4th U.S. Circuit Court of Appeals
Any error that the district court might have committed in treating the defendant’s prior North Carolina conviction as a crime-of-violence predicate was harmless because the court would have reasonably imposed the same 70-month sentence regardless of how it resolved a disputed Sentencing Guidelines issue.
The defendant’s sentence was at the low end of the advisory range that the district court applied based in part on the defendant’s prior North Carolina conviction for assault with a deadly weapon inflicting serious injury – which the court possibly incorrectly found was a “crime of violence.” But the district court stated that even if it did not treat the prior conviction as a qualifying predicate, it would have imposed the same 70-month sentence as an upward variance sentence.
The district court erred in revoking the defendant’s supervised release and sentencing him to 36 months in prison after determining that the defendant committed the North Carolina offense of assault with a deadly weapon on a government official.

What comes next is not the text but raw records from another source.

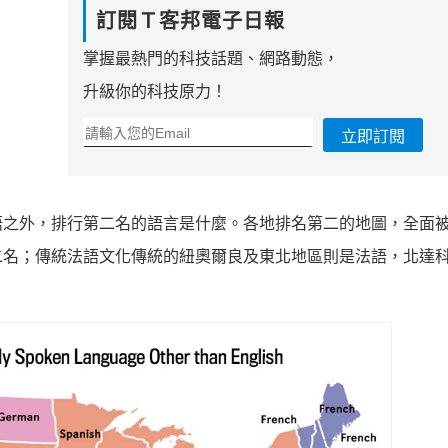
訂閱Ｔ客邦電子日報
掌握最熱門的科技話題、網路動態，
升級你的科技原力！
立即訂閱
語之外，排行第二名的語言是什麼。各地排名第二的地圖，全面
二名；傳統法語文化傳統的紐奧爾良及東北地區則是法語，北達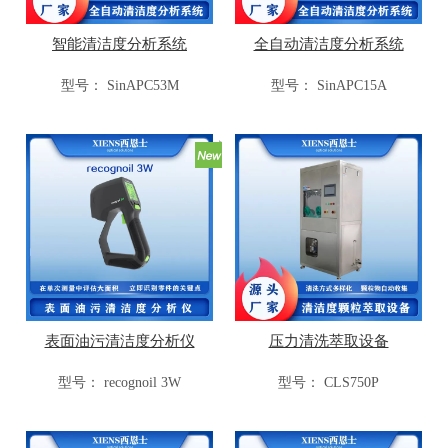
智能清洁度分析系统
全自动清洁度分析系统
型号：
SinAPC53M
型号：
SinAPC15A
表面油污清洁度分析仪
压力清洗萃取设备
型号：
recognoil 3W
型号：
CLS750P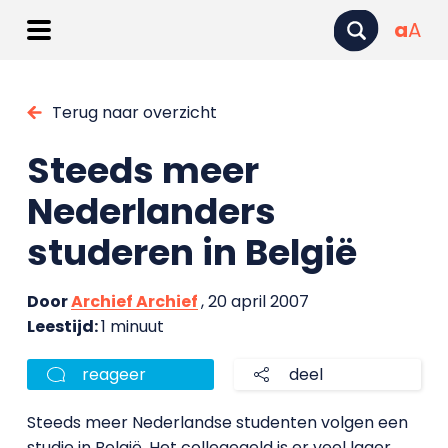
a
A
Terug naar overzicht
Steeds meer
Nederlanders
studeren in België
Door
Archief Archief
, 20 april 2007
Leestijd:
1 minuut
reageer
deel
Steeds meer Nederlandse studenten volgen een
studie in België. Het collegegeld is er veel lager,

The revocation sentence was predicated on the determination that the assault offense is a “crime of violence” under the 2016 Sentencing Guidelines and, thus, a Grade A supervised release violation. But this court concludes that the offense is categorically not a “crime of violence,” so the revocation sentence was anchored to an improperly calculated Guidelines range.
Vacated and remanded. Judge Duncan wrote a concurring opinion.

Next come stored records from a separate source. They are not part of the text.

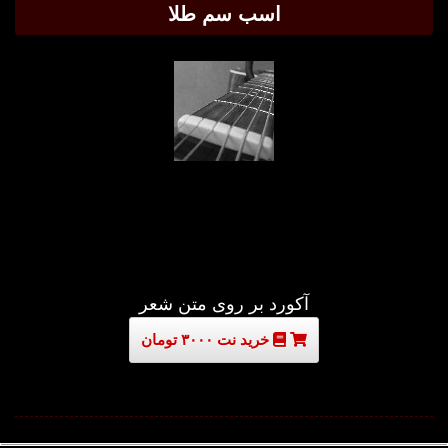
اسب سم طلا
آکورد بر روی متن شعر
خرید نت ۳۰۰۰ تومان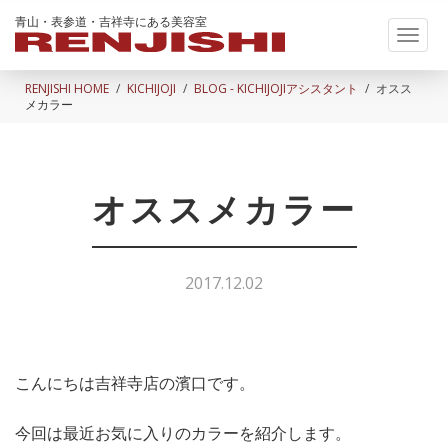
青山・表参道・吉祥寺にある美容室
Toggl
naviga
RENJISHI HOME
KICHIJOJI
BLOG - KICHIJOJIアシスタント
オスス
メカラー
オススメカラー
2017.12.02
こんにちは吉祥寺店の濱口です。
今回は最近お気に入りのカラーを紹介します。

The district court did not err in denying a motion for summary judgment for two law enforcement officers seeking qualified immunity.
The plaintiff claimed that the officers violated his Fourth Amendment rights by using deadly force while arresting him (shooting him). If they started or continued to fire on the plaintiff after they were no longer in the trajectory of his car, they violated his right to freedom from excessive force. This right falls well within the ambit of law clearly established by a 2005 ruling by this court, which obviously and manifestly encompasses the facts of this case.
Because a reasonable jury could conclude that the officers acted in a way that violated Williams’s clearly established federal rights, they are not entitled to summary judgment on the basis of qualified immunity.
Court of Appeals of Virginia
Absent an insanity defense, expert testimony about a criminal defendant’s mental state at the time of the offense is inadmissible at trial. The affirmative defense provided by Code § 46.2-817 does not in any way contradict existing the Supreme Court of Virginia’s precedent to that effect.
Here, the defendant was found guilty of eluding police in violation of Code § 46.2-817. She was free to, and did, present non-expert testimony relevant to her state of mind and subjective belief that, at the time of her offense, PTSD made her reasonably believe that her pursuer was not a law enforcement officer. But the trial court didn’t err in excluding expert testimony on that point.
The defendant’s probation officer impermissibly imposed a probation condition that contradicted an express term of probation the circuit court had imposed earlier. In that order, the circuit court expressly allowed the defendant to have contact with children under the supervision of an adult who knew about his prior conviction. Despite this express term, the officer unilaterally prohibited him from having any contact with children. Therefore, the circuit court erred in revoking the defendant’s suspended sentenced based on this alleged violation of the unilateral modification.
Reversed and dismissed.
Virginia Circuit Courts
The court lacks jurisdiction to enter a child custody order in this divorce action. A prior order from the Fairfax Juvenile and Domestic Relations District Court determined child custody within six months after the child left the Commonwealth. At this time, the child and mother have resided in another state for more than six months preceding the divorce filing of the divorce, and the father has also decamped to Washington, D.C.
First, the court is not contemplating modification of one of its own orders, thereby not satisfying the continuing jurisdiction requirements of Code § 20-146.13, which would in any case require at least one parent or the child remain present in the Commonwealth. Moreover, pursuant to Code § 20-146.12(B), Virginia was not the child’s state of residence at or within six months before the time of filing of the divorce complaints, and neither parent currently resides in the Commonwealth.
Thus, the court doesn’t have subject-matter jurisdiction to consider entry of a child custody order.
Because a confessed judgment was in an amount larger than that provided for in the parties’ agreement, the court lacked jurisdiction to grant the confessed judgment. Therefore, it is void ab initio.
There is no dispute that the confessed judgment amount was erroneous because it was calculated incorrectly, and its value exceeded the amount agreed to in the Note. The attorney-in-fact confessed judgment in the amount of $117,500, with “interest thereon, and costs of the case, including attorney’s fees.” Thus, interest and attorney’s fees are not included within the $117,500 amount but instead should be added “thereon.” The confessed judgment improperly decrees interest upon interest and a double recovery of attorney’s fees, which the Note does not support. It was impossible for the defendant to owe the amount stated in the confessed judgment.
Since Code § 8.01-432 allows a debtor to confess only as much principal and interest as the creditor may accept a judgment for, the court did not have jurisdiction to accept the confessed judgment. It is void ab initio and the defendant could have moved to eradicate it at any time.
Defendant’s motion to vacate confessed judgment granted.